Los seguros de vida
El maestro Franz Kafka trabajó gran parte de su vida en una compañía de seguros. Bien a bien era una agencia cuyo nombre completo era Instituto de Seguridad para los Obreros Accidentados. K. siempre fue buena gente y pensaba en su prójimo, aunque también en él: son conocidos de sobra sus numerosos affaires que tenían la característica de no rebasar nunca los dos años. Me extraña, por lo demás, esa intención de estar eternamente al tanto de las personas a las que les ocurría una desgracia, en particular cuando ésta última era sinónimo de fatalidad.
Los seguros de vida son como las mujeres por la mañana: espantan la primera vez; después uno se acostumbra y firma la póliza correspondiente sin la menor fijación. Todo esto tiene que ver, por supuesto, con que por primera ocasión en mi vida me han dado un seguro de éstos. Como comentario al margen diré que no lo tramité ex profeso sino que venía con una cuenta de banco que recién abrí.
–La cuenta le ofrece un seguro de vida por 37 pesos al mes –me dijo el ejecutivo de cuenta.
–Está bien; démelo –le contesté. Más adelante me enteré de que esa cuenta le quita a uno la cantidad automáticamente, aun cuando no se quiera.
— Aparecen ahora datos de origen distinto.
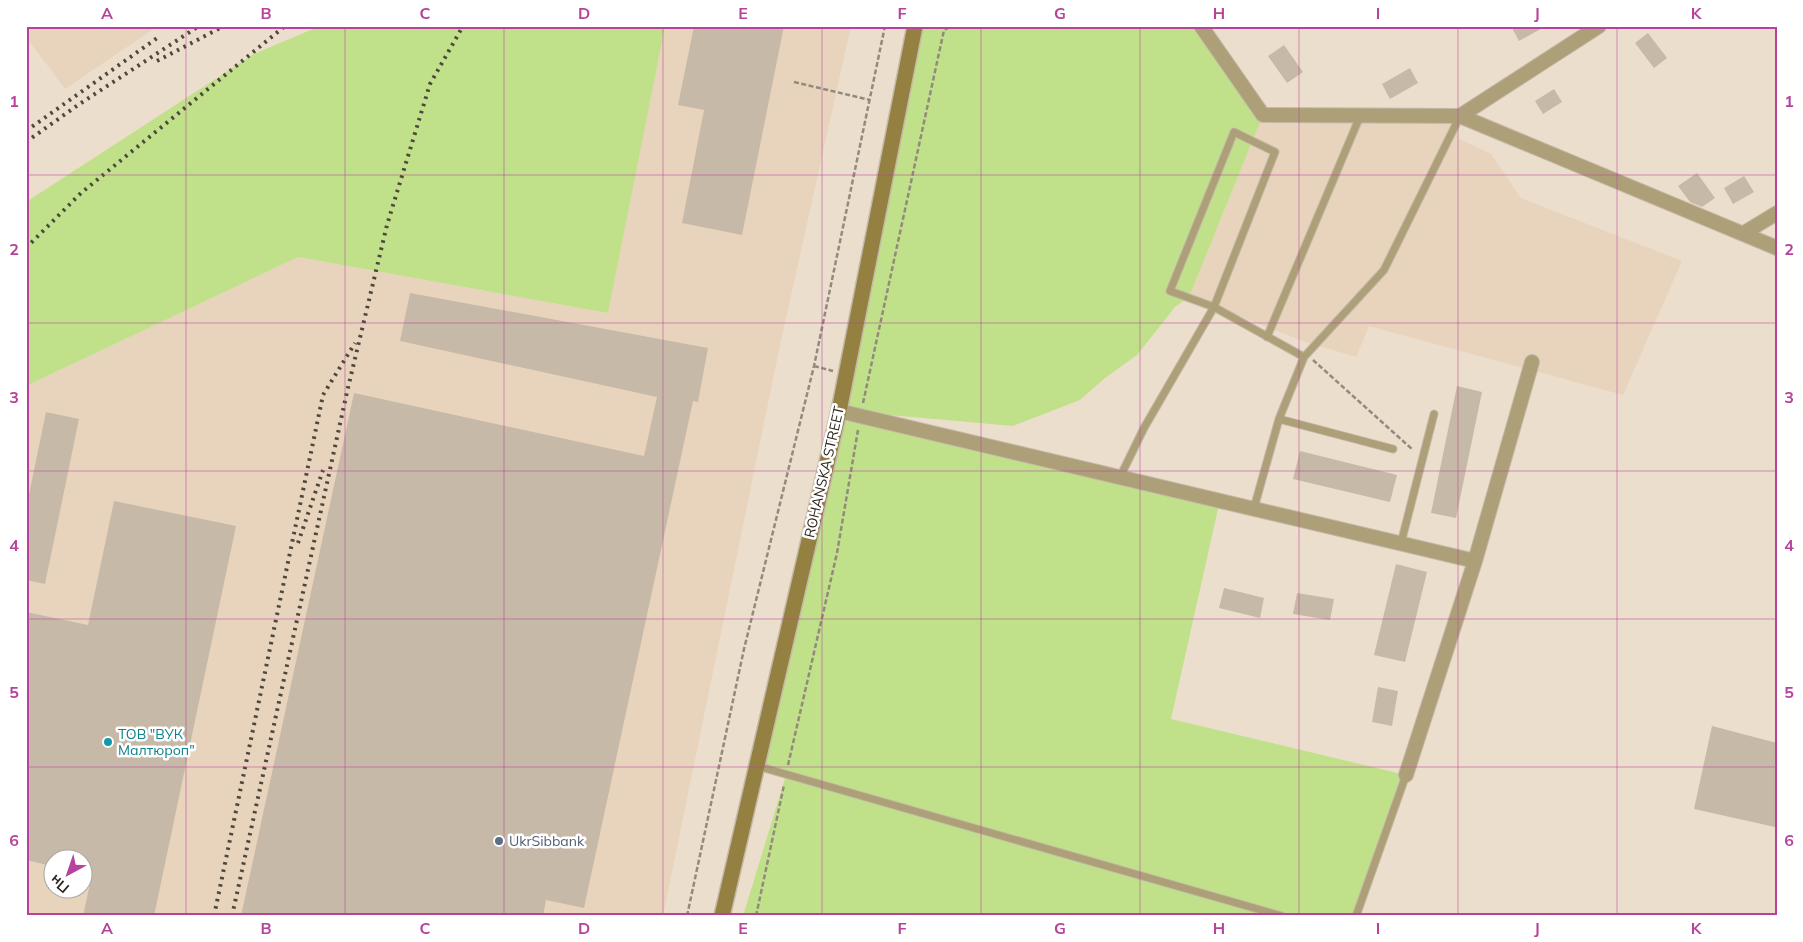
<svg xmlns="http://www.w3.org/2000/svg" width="1803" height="942" font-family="Mulish,sans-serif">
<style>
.built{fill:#e8d4bc;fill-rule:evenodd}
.green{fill:#c0e189}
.building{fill:#c7b9a7}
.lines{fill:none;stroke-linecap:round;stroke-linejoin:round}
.service-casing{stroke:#c5b9a9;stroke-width:9}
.minor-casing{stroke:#c5b9a9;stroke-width:16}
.secondary-casing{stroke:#c5b9a9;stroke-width:18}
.path{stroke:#93897d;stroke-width:2.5;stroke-dasharray:5 2.5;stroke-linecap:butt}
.service{stroke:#ada078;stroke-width:7}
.minor{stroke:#ada078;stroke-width:14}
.secondary{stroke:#948041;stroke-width:15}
.rail{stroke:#4e473e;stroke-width:4;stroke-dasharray:2.5 5;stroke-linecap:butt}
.grid{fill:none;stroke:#b6429c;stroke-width:1;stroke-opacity:0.55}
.culture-dot{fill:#0f9aa8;stroke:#fff;stroke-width:2}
.service-dot{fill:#5c6f8a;stroke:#fff;stroke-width:2}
.labels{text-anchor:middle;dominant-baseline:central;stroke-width:5;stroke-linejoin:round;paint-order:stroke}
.street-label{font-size:14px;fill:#2a241e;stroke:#fff}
.culture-label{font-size:14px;fill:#0d838f;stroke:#fff;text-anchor:start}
.service-label{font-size:14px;fill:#4e5e75;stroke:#fff;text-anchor:start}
.neatline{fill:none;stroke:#b6429c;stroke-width:2}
.grid-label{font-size:16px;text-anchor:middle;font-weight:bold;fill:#b6429c}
</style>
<rect width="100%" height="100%" fill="#ecdecc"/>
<path class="built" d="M26,26H158L65,89L26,37Z
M665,26H851L780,345L663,916H26V386L298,257L607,313ZM52,860H82V890H52Z
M1263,115L1460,116L1458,138L1491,154L1521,198L1682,261L1623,395L1369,326L1356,357L1303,341L1189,297Z"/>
<path class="green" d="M320,26H665L608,313L298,257L26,386V202L254,54Z
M915,26H1201L1263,115L1189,297L1175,307L1137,355L1105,378L1080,400L1013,426L844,411L1220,500L1171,719L1406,775L1356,916H743L786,775L757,766Z"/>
<path class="building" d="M694,26H784L742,235L682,223L704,110L678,105Z
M1511,26H1546L1519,41Z
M1648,33L1667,58L1654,68L1635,43Z
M1284,45L1303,72L1287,83L1268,56Z
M1410,68L1418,83L1390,99L1382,84Z
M1554,89L1562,102L1543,114L1535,101Z
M1697,173L1715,198L1702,207L1690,202L1678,186Z
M1744,176L1754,192L1733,204L1724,188Z
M410,293L708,348L698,402L693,401L584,908L546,900L543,916H241L354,393L644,456L657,397L400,341Z
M1457,386L1482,392L1456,518L1431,513Z
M46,412L79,419L45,584L26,580V509Z
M1300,451L1397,475L1390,502L1293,479Z
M114,501L236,526L154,916H83L92,874L82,872V860H52V866L26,860V612L88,625Z
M1396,564L1427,572L1405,662L1374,655Z
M1224,588L1264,598L1260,618L1219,608Z
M1297,593L1334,599L1330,620L1293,614Z
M1378,687L1398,691L1392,726L1372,722Z
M1712,726L1777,743V820L1775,827L1694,809Z"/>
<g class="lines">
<g class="service-casing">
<path id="service" d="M1267,337L1361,114
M1304,357L1384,270L1460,116
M1120,477L1144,428L1214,307L1275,152L1234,132L1170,291L1214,307L1304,357L1279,419
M1254,508L1279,419L1393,449
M1401,543L1434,414
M757,766L1282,916
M1356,916L1406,775"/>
</g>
<g class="minor-casing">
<path id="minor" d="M1201,26L1263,115L1460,116L1777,248
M1460,116L1599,26
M1744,233L1777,213
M839,411L1475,561
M1406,775L1475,561L1532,362"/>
</g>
<g class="secondary-casing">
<path id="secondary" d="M722,916L839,411L915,26"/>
</g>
<path class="path" d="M794,82L870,100
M1313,360L1413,450
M814,366L833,371
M863,403L944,30L952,26
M788,765L837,553L858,430
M687,916L744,649L814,366L885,26
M756,916L784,785"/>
<use href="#service" class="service"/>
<use href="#minor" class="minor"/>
<use href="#secondary" class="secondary"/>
<path class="rail" d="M157,61L224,26
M26,131L160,36
M26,142L78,105L199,26
M26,248L81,193L285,26
M298,543L323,470
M214,916L323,395L355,343
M232,916L347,392L387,225L430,84L463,26"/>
</g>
<path class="grid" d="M186,26V916M345,26V916M504,26V916M663,26V916M822,26V916M981,26V916M1140,26V916M1299,26V916M1458,26V916M1617,26V916M26,175H1777M26,323H1777M26,471H1777M26,619H1777M26,767H1777"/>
<circle class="culture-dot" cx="108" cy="742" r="5"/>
<circle class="service-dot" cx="499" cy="841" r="5"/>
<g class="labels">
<g class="street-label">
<text transform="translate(824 472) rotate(-77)">ROHANSKA STREET</text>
</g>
<g class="culture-label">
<text x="118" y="734">ТОВ "ВУК<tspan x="118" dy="16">Малтюроп"</tspan></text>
</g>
<g class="service-label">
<text x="509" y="841">UkrSibbank</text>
</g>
</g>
<rect width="1803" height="942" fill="none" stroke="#ffffff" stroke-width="55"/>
<g transform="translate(68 874) rotate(220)"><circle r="24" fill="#ffffff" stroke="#aaa7a5"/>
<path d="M0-4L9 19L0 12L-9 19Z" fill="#b6429c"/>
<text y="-8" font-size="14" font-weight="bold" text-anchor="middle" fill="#2a241e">Пн</text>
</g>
<rect x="28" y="28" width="1748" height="886" class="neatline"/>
<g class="grid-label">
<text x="107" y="19">A</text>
<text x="266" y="19">B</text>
<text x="425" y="19">C</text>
<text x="584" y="19">D</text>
<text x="743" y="19">E</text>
<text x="902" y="19">F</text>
<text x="1060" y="19">G</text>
<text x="1219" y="19">H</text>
<text x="1378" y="19">I</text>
<text x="1537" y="19">J</text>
<text x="1696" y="19">K</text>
<text x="14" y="107">1</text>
<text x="1789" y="107">1</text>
<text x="14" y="255">2</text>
<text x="1789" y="255">2</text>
<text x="14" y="403">3</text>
<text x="1789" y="403">3</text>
<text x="14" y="551">4</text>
<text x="1789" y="551">4</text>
<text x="14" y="698">5</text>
<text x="1789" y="698">5</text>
<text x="14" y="846">6</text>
<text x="1789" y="846">6</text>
<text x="107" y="934">A</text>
<text x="266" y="934">B</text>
<text x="425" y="934">C</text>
<text x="584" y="934">D</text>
<text x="743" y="934">E</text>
<text x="902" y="934">F</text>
<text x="1060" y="934">G</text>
<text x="1219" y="934">H</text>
<text x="1378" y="934">I</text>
<text x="1537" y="934">J</text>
<text x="1696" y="934">K</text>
</g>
</svg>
La sensación de tener un seguro de vida es un poco ambigua: por un lado le ofrecen a uno una cantidad exorbitante de prima, misma que se hará efectiva cuando uno se muera, esto es, que nunca se verá un centavo de esa cifra. Y sin embargo uno la paga. Después, desde luego, se piensa en los seres queridos. Aquí es cuando la cosa cambia y es loable y entendible que se quiera proteger a la estirpe. El problema viene cuando el miserable en cuestión no tiene hijos. El dinero, entonces, va a parar a órdenes religiosas que actúan de buena fe, como las Carmelitas Descalzas, quienes según me he enterado por fuentes confiables, usan zapatos muy caros.
Pero lo verdaderamente sorprendente de este negocio son las trabas que existen para que la muerte en cuestión entre en los parámetros del seguro, que en mi caso se llama “por muerte accidental”. Veamos la sección de “Exclusiones” que aparece en mi contrato. Están ordenadas por incisos, en negritas y en una letra tres veces más grande que todo lo demás. En principio no incluye suicidio, “homicidio, excepto si se demuestra que fue accidental” (aquí el afectado puede faxear su versión de los hechos desde el Más Allá) o si el asegurado muere en una guerra o revolución, aunque sea industrial; tampoco es viable obtener dicha marmaja si el fallecimiento es provocado por drogas, estimulantes, inhalación de gases o humo (hay un inciso especial respecto de los habitantes de la ciudad de México y la contaminación) o “Envenenamiento, de cualquier origen o naturaleza, que no haya ocurrido de manera accidental”. Quizás no leo bien, pero esto último no termino de entenderlo: si el envenenamiento no fue accidental, luego entonces, fue provocado por uno, lo cual según estoy revisando en el diccionario se llama también suicidio, un inciso que ya hemos visto con anterioridad. Mis partes favoritas son las exclusiones de muerte por radiaciones atómicas y, cito otra vez textual, “Lesiones sufridas en estado de ebriedad que de acuerdo con la Ley de salud se considera cuando la persona tiene .10% o más de alcohol en la sangre”. De haber sabido: si empiezan por ahí no sigo leyendo.
Hay, asimismo, algunas profesiones de alto riesgo que no entran en el seguro y son las siguientes: bombero, boxeador, corredor de autos, domador, fumigador, limpiador de ventanas, minero, perforador de pozos, torero y trapecista. En otros casos también se incluye a los aviadores. Cuando me preguntaron a qué me dedicaba dije que a la literatura. El ejecutivo de cuenta se quedó viéndome con sonrisa idiota de Marco Antonio Regil y continuó:
–¿Cuál es su profesión, señor?
–Escritor.
Acto seguido se paró un momento y le hizo un comentario en voz baja al otro dependiente.
–Perdón, señor –se disculpó–. Pero quería saber en qué área está su profesión, pues hay una exclusión adicional que les corresponde a los que se mueren de hambre.
Los seguros de vida dan certidumbre a medias, no sólo porque jamás se verá ese dinero sino porque, cuando se firma el contrato, se piensa que ahora sí se ha llegado a la edad de merecer algo más en esta vida.